World snooker champion Ronnie O’Sullivan claims to have “pushed his luck” by taking drugs during his career, to the point where he was desperate for tournaments to be over in order to avoid being tested.
He lost his 1998 Irish Masters crown after testing positive for cannabis and suffered numerous problems as he looked for stability on and off the table.
With both parents jailed for different offences, O’Sullivan’s private life was rarely not mentioned, and he had spells in the Priory clinic to treat his addictions.
Stability has followed in later life and his win at Sheffield in May made him the first back-to-back winner of the tournament in 17 years.
But in his new autobiography, Running, serialised in the Sun, the 37-year-old has spoken of how different things used to be.
“When I was having my weekly benders and my private life was in bits, I had a brilliant year professionally,” he said.
“I remember getting to every World Championship and thinking, ‘I can’t wait til this tournament is over ‘cos then there’s no more drug tests, I can go out and smash it’.
“I’d got caught once in my career, but that’s all. I’d get tested between events, and I was trying to judge it perfectly so there’d be no drugs left in my system, but I was pushing my luck.
“My mum said to me, ‘You are going to get caught soon. You can’t carry on like this’.”
O’Sullivan remains snooker’s leading name and the biggest draw for the fans, despite his constant run-ins with authority and numerous threats to quit.

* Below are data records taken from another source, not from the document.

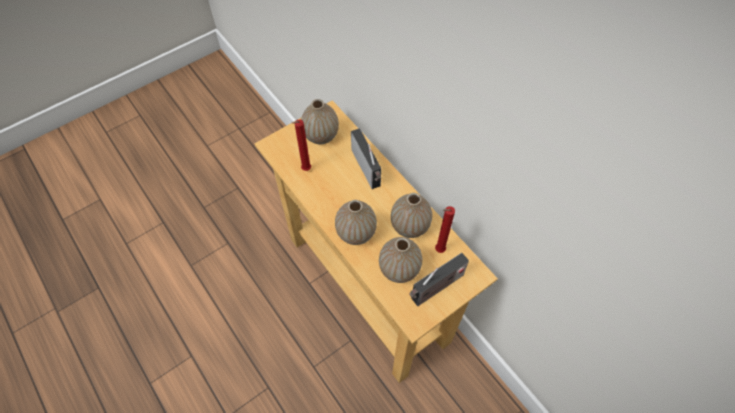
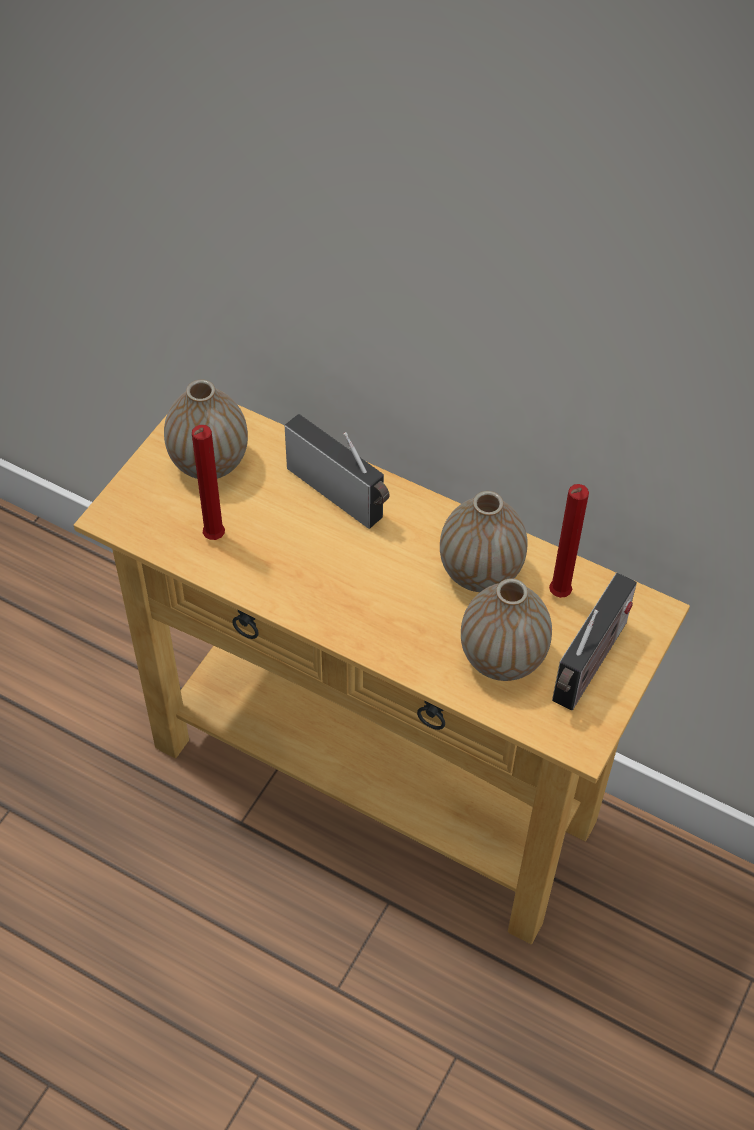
camera: 25 degrees left, 5 degrees down
vase [335,200,377,245] -> none

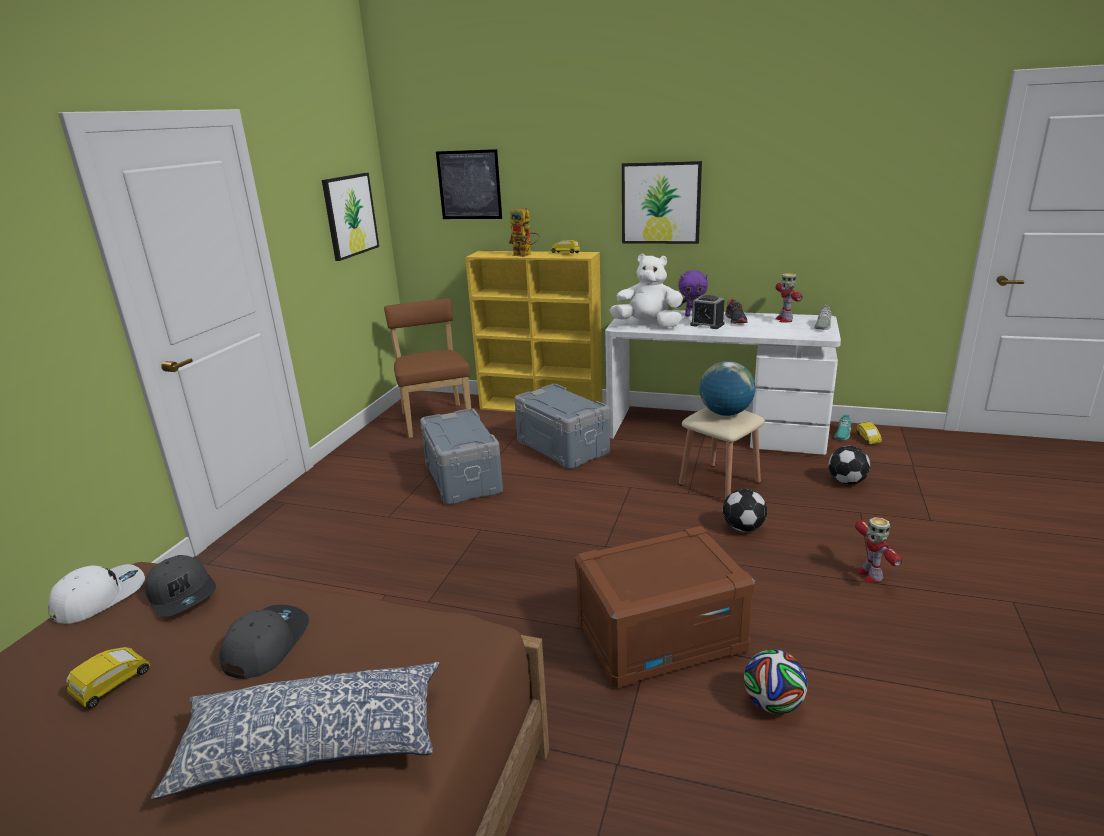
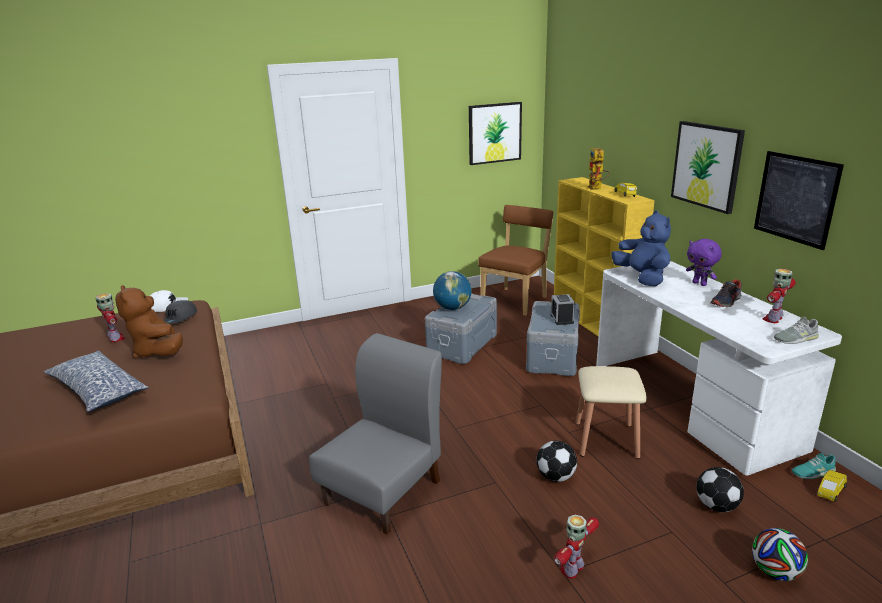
camera: 50 degrees right, 0 degrees up
yellow toy car [66,647,150,709] -> toy robot [96,293,125,343]
grey cap [220,605,309,679] -> brown plush toy [115,285,183,358]
picture [436,149,502,219] -> picture moved to [754,151,844,250]
brown storage box [575,526,755,688] -> grey chair [309,333,442,534]
white plush toy [609,254,683,327] -> blue plush toy [611,210,671,287]
alarm clock [690,295,725,329] -> alarm clock moved to [551,294,575,325]
globe [699,361,755,416] -> globe moved to [433,271,472,310]
football [744,649,807,714] -> football moved to [752,528,808,581]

He claims, though, that the sport often got in his way of seeking a good time.
“I loved a joint. The only problem with a joint is that one spliff follows another, and another,” he added of his cannabis use.
“(I would have) any old drink, it didn’t matter. Throw in a few spliffs. Then at 7am the sun would come up and I’d think ‘Oh, Jesus, I’ve done it again’. The birds would be tweeting and I’d think ‘I’m bang in trouble’.

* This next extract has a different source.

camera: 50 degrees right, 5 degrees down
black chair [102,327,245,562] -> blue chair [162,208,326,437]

“At my worst I had to have a joint first thing in the morning just to function. But loads of time snooker got in the way of my benders, rather than the other way round.”
O’Sullivan is currently building up towards the end-of-year UK Championships in York. He is gradually making a return to the main tour, having taken a year off between his 2012 and 2013 world titles.
He returned at Sheffield having played one game in 12 months, saying he was back in order to earn enough money to pay his children’s school fees.
There was no comment from World Snooker on Sunday morning.